No pictures, please. Output the lines from the start of the data through the line that contains "Breast MRI, one", both included, exactly as they stand.

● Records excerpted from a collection
▬▬▬▬▬▬

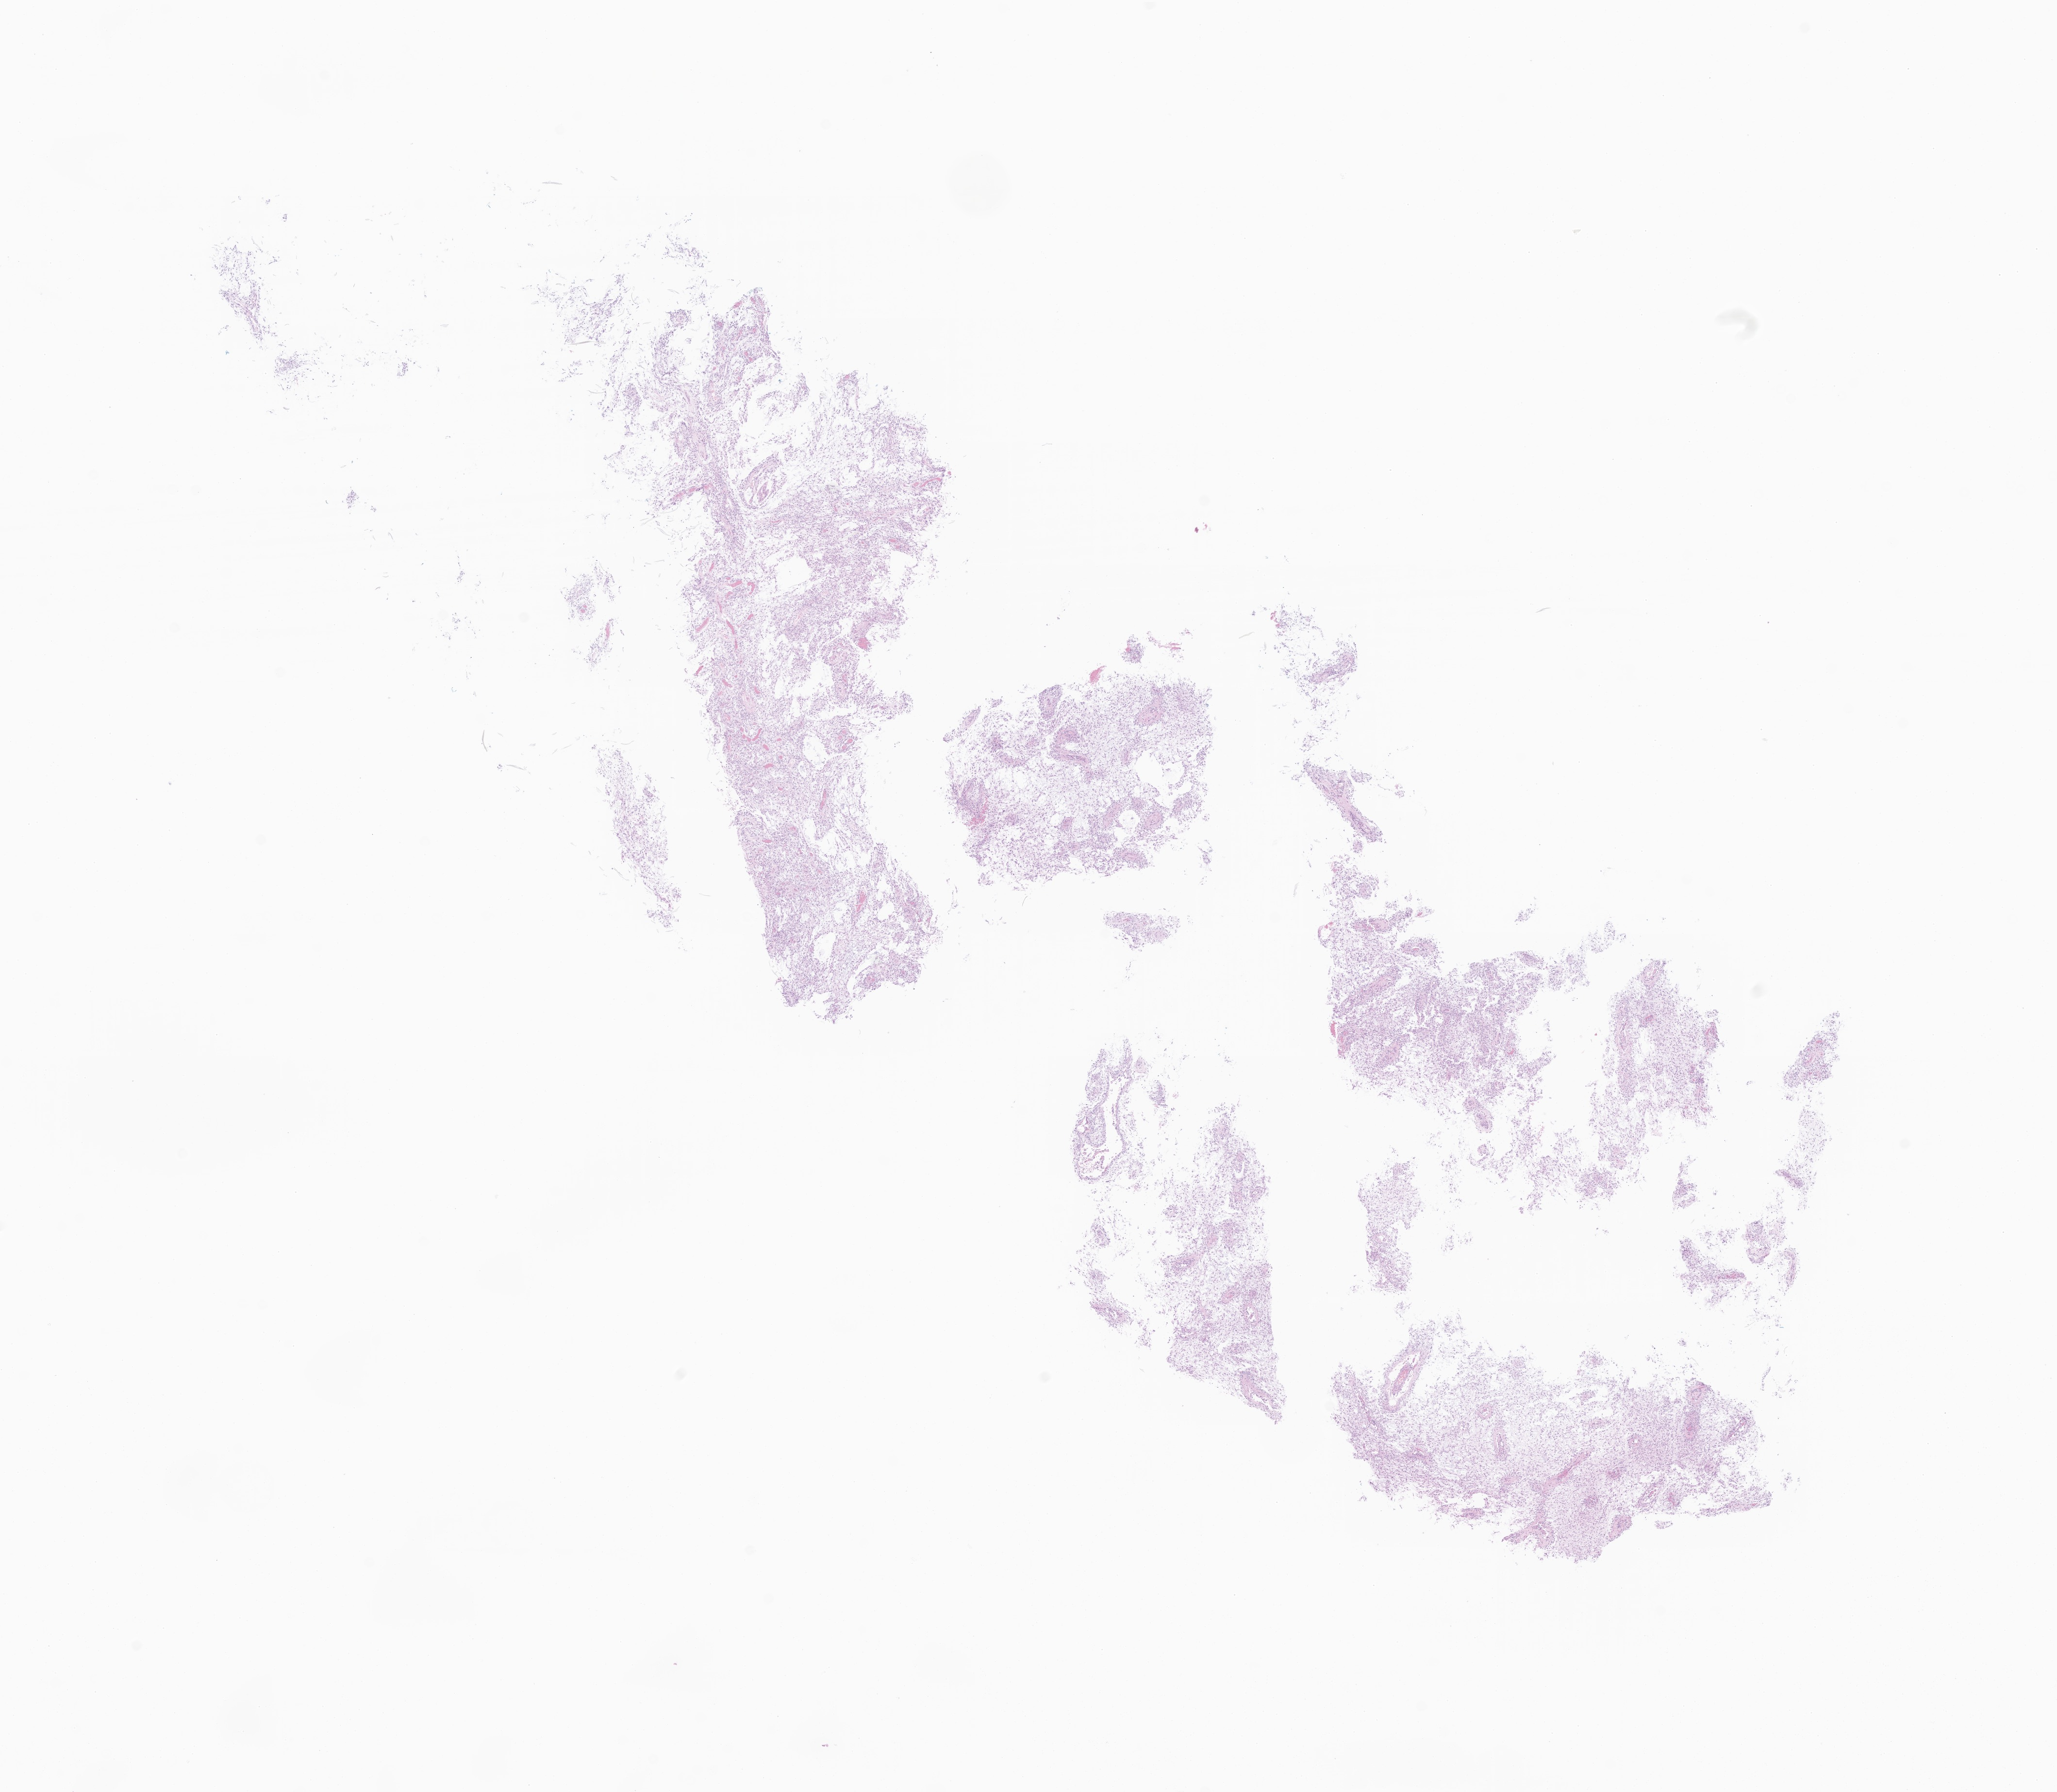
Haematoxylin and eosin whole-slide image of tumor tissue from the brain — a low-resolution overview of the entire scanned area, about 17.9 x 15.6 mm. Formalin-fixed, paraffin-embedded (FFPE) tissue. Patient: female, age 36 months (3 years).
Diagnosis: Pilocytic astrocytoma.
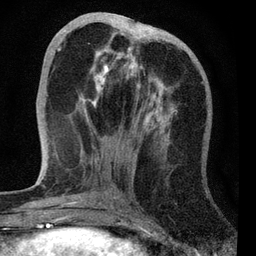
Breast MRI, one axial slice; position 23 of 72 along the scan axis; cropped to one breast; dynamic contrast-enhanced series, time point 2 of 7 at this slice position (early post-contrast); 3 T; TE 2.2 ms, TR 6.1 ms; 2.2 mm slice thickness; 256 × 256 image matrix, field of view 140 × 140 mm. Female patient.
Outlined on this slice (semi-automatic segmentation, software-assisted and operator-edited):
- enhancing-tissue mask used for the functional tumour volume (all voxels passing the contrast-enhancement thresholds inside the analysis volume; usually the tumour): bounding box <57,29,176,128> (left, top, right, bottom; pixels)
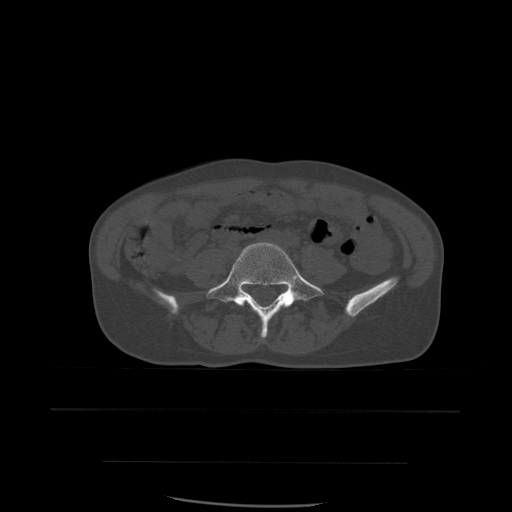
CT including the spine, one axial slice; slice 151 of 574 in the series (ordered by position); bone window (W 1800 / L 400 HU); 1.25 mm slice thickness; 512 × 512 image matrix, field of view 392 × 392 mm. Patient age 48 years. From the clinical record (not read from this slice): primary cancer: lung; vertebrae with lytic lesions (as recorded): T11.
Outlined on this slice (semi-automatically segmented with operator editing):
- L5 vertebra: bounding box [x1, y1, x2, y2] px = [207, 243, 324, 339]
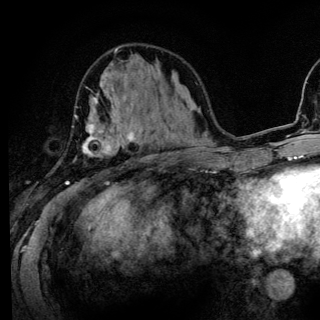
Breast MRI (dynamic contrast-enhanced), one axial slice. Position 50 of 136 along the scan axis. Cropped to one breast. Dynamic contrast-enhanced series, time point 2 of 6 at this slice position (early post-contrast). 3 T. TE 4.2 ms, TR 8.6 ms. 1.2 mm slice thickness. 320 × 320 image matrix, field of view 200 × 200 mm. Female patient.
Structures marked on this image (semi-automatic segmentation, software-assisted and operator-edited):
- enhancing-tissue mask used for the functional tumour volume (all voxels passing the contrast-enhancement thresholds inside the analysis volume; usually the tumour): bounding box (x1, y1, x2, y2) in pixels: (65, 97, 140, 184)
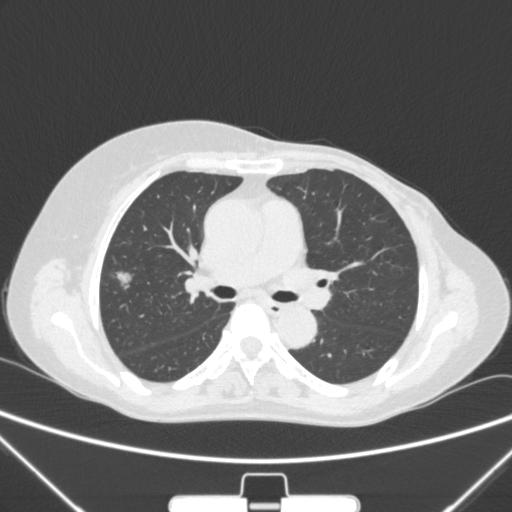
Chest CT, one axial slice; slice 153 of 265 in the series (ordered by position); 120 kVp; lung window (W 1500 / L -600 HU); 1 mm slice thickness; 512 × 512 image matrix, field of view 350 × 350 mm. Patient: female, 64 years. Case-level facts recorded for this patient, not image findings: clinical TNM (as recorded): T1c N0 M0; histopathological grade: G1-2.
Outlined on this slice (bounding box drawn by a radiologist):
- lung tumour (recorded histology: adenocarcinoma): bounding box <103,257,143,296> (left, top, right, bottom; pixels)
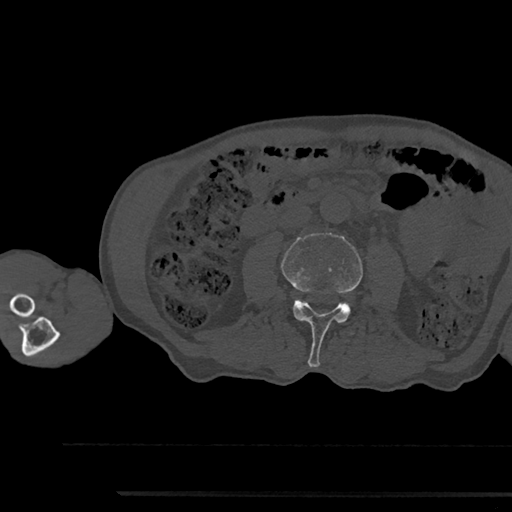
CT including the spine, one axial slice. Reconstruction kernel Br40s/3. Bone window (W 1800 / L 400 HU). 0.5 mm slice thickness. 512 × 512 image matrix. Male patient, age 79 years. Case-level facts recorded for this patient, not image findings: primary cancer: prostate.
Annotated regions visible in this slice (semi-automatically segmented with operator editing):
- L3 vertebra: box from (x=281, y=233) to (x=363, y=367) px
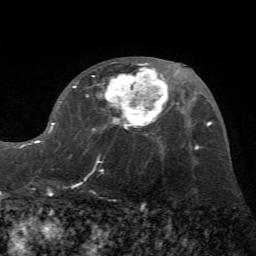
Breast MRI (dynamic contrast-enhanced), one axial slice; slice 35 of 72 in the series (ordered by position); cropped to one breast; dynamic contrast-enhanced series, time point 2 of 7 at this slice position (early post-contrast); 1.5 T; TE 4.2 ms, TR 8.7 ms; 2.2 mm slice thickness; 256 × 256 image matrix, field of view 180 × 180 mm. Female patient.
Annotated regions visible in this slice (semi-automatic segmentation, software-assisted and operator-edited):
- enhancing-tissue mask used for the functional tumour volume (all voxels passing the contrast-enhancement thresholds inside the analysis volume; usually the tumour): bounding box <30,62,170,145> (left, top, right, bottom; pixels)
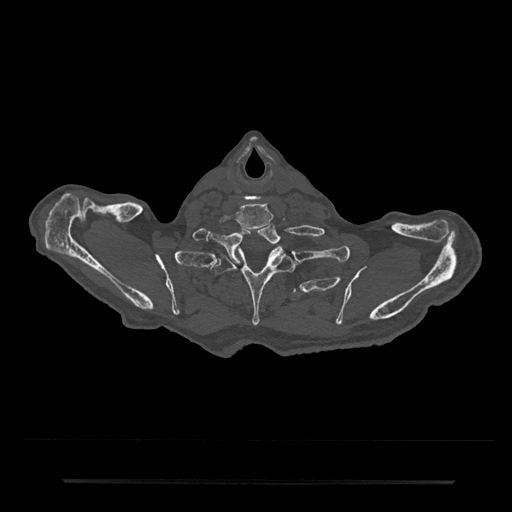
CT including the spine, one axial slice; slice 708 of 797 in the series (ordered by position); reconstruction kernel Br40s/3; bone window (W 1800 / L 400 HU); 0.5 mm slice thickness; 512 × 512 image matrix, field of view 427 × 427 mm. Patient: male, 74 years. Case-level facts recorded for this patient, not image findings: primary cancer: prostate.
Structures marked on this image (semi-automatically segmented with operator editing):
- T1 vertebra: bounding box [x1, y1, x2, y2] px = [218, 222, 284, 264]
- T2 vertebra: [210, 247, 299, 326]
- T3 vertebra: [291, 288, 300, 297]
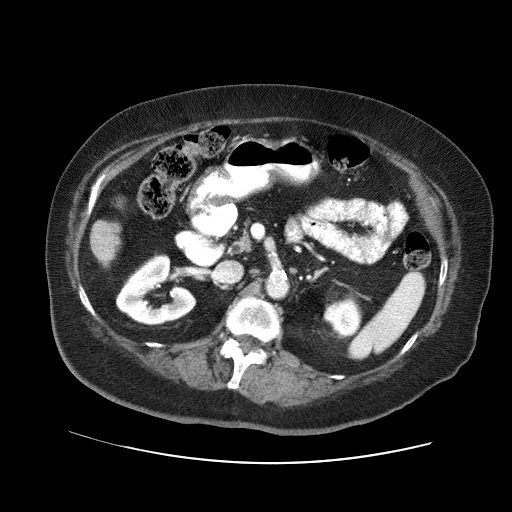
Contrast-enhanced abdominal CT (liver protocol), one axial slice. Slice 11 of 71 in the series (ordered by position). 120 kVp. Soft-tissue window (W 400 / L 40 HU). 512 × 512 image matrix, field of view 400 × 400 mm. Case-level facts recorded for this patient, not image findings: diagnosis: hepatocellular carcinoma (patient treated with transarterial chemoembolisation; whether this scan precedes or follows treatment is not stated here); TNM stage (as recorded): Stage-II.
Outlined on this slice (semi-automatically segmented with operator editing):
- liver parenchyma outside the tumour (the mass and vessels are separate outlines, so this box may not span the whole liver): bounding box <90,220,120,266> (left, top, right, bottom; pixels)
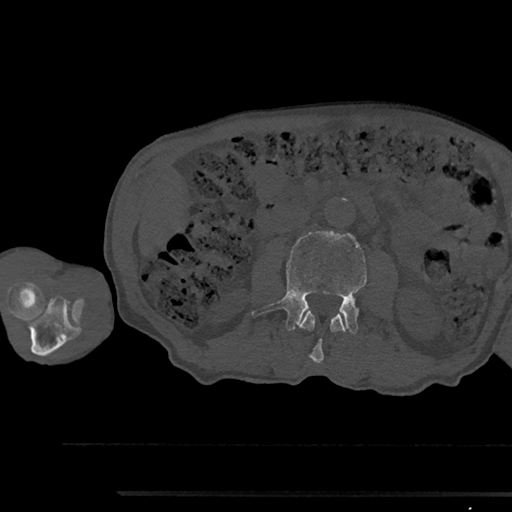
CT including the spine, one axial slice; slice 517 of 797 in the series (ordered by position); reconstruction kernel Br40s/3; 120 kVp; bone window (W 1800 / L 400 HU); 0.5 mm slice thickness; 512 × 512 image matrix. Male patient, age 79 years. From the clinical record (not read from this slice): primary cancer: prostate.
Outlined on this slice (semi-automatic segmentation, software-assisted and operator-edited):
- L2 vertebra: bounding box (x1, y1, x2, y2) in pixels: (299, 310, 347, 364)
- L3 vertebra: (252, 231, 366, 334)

▬▬▬▬▬▬

● Answer box
Haematoxylin and eosin whole-slide image of tumor tissue from the brain — a low-resolution overview of the entire scanned area, about 17.9 x 15.6 mm. Formalin-fixed, paraffin-embedded (FFPE) tissue. Patient: female, age 36 months (3 years).
Diagnosis: Pilocytic astrocytoma.
Breast MRI, one axial slice; position 23 of 72 along the scan axis; cropped to one breast; dynamic contrast-enhanced series, time point 2 of 7 at this slice position (early post-contrast); 3 T; TE 2.2 ms, TR 6.1 ms; 2.2 mm slice thickness; 256 × 256 image matrix, field of view 140 × 140 mm. Female patient.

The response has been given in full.